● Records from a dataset
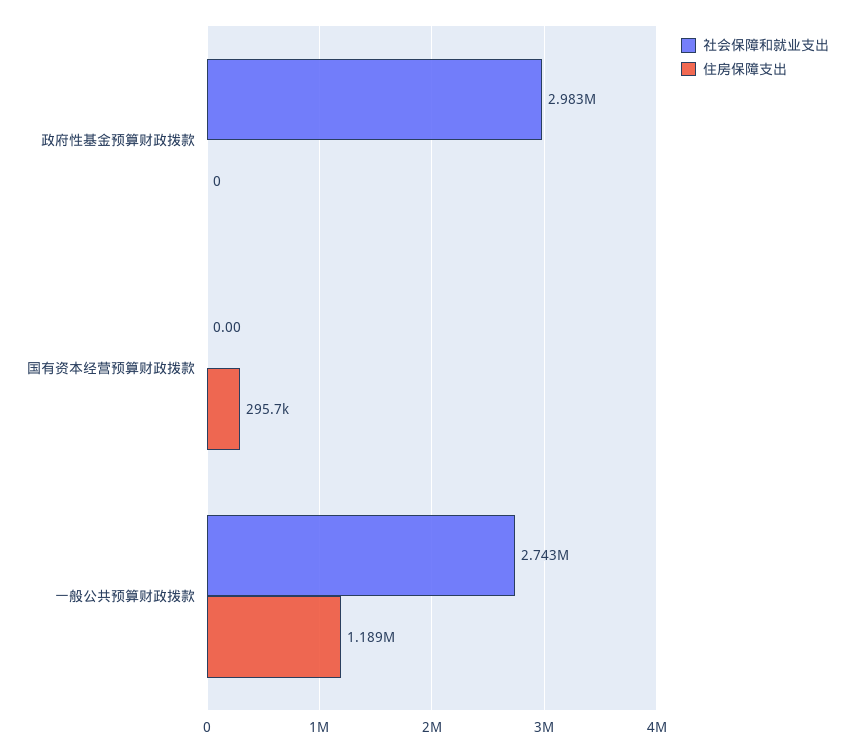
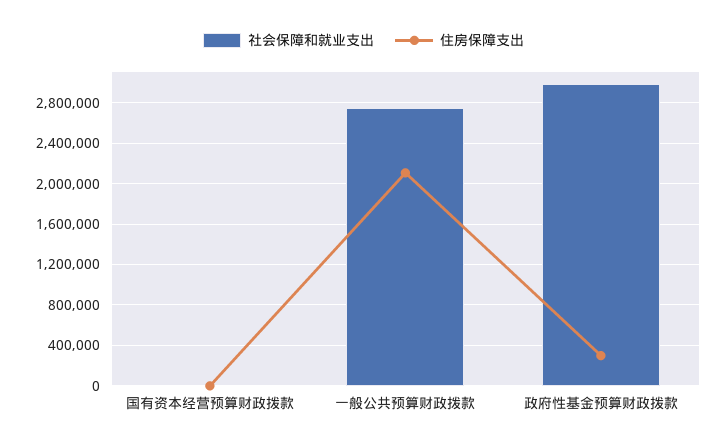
  {
    "社会保障和就业支出": {
      "政府性基金预算财政拨款": 2983000,
      "国有资本经营预算财政拨款": 0,
      "一般公共预算财政拨款": 2743000
    },
    "住房保障支出": {
-     "政府性基金预算财政拨款": 0,
+     "政府性基金预算财政拨款": 300000,
-     "国有资本经营预算财政拨款": 295700,
+     "国有资本经营预算财政拨款": 0,
-     "一般公共预算财政拨款": 1189000
+     "一般公共预算财政拨款": 2100000
    }
  }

● ASSIGNED TASK
Whenever a line in the entries above includes the word "政府性基金预算财政拨款", pull that line out.

● REPLY TO THE EXERCISE
      "政府性基金预算财政拨款": 2983000,
-     "政府性基金预算财政拨款": 0,
+     "政府性基金预算财政拨款": 300000,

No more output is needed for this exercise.